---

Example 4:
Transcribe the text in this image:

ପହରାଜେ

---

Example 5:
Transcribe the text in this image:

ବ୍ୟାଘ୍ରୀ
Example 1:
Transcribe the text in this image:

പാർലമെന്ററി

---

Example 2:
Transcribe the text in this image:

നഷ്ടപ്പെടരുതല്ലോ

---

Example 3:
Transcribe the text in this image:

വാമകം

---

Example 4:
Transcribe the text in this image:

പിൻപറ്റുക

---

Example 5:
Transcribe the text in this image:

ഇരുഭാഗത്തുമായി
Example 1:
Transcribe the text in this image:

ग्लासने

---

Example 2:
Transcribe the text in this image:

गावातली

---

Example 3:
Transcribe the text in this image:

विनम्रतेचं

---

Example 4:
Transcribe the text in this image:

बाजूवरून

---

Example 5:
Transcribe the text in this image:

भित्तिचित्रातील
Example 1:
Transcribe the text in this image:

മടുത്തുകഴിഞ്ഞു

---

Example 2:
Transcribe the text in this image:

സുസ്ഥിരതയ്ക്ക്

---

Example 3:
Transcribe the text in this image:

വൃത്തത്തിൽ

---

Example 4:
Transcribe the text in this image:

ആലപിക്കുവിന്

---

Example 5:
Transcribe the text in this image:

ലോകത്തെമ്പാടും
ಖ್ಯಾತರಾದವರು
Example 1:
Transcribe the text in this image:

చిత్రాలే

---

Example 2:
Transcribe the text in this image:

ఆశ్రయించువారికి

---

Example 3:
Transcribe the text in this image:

→ **PROBLEM REQUIREMENTS**
Make a precise copy of the records in their entirety.

→ **EXERCISE RESPONSE**
---

Example 4:
Transcribe the text in this image:

ପହରାଜେ

---

Example 5:
Transcribe the text in this image:

ବ୍ୟାଘ୍ରୀ
Example 1:
Transcribe the text in this image:

പാർലമെന്ററി

---

Example 2:
Transcribe the text in this image:

നഷ്ടപ്പെടരുതല്ലോ

---

Example 3:
Transcribe the text in this image:

വാമകം

---

Example 4:
Transcribe the text in this image:

പിൻപറ്റുക

---

Example 5:
Transcribe the text in this image:

ഇരുഭാഗത്തുമായി
Example 1:
Transcribe the text in this image:

ग्लासने

---

Example 2:
Transcribe the text in this image:

गावातली

---

Example 3:
Transcribe the text in this image:

विनम्रतेचं

---

Example 4:
Transcribe the text in this image:

बाजूवरून

---

Example 5:
Transcribe the text in this image:

भित्तिचित्रातील
Example 1:
Transcribe the text in this image:

മടുത്തുകഴിഞ്ഞു

---

Example 2:
Transcribe the text in this image:

സുസ്ഥിരതയ്ക്ക്

---

Example 3:
Transcribe the text in this image:

വൃത്തത്തിൽ

---

Example 4:
Transcribe the text in this image:

ആലപിക്കുവിന്

---

Example 5:
Transcribe the text in this image:

ലോകത്തെമ്പാടും
ಖ್ಯಾತರಾದವರು
Example 1:
Transcribe the text in this image:

చిత్రాలే

---

Example 2:
Transcribe the text in this image:

ఆశ్రయించువారికి

---

Example 3:
Transcribe the text in this image:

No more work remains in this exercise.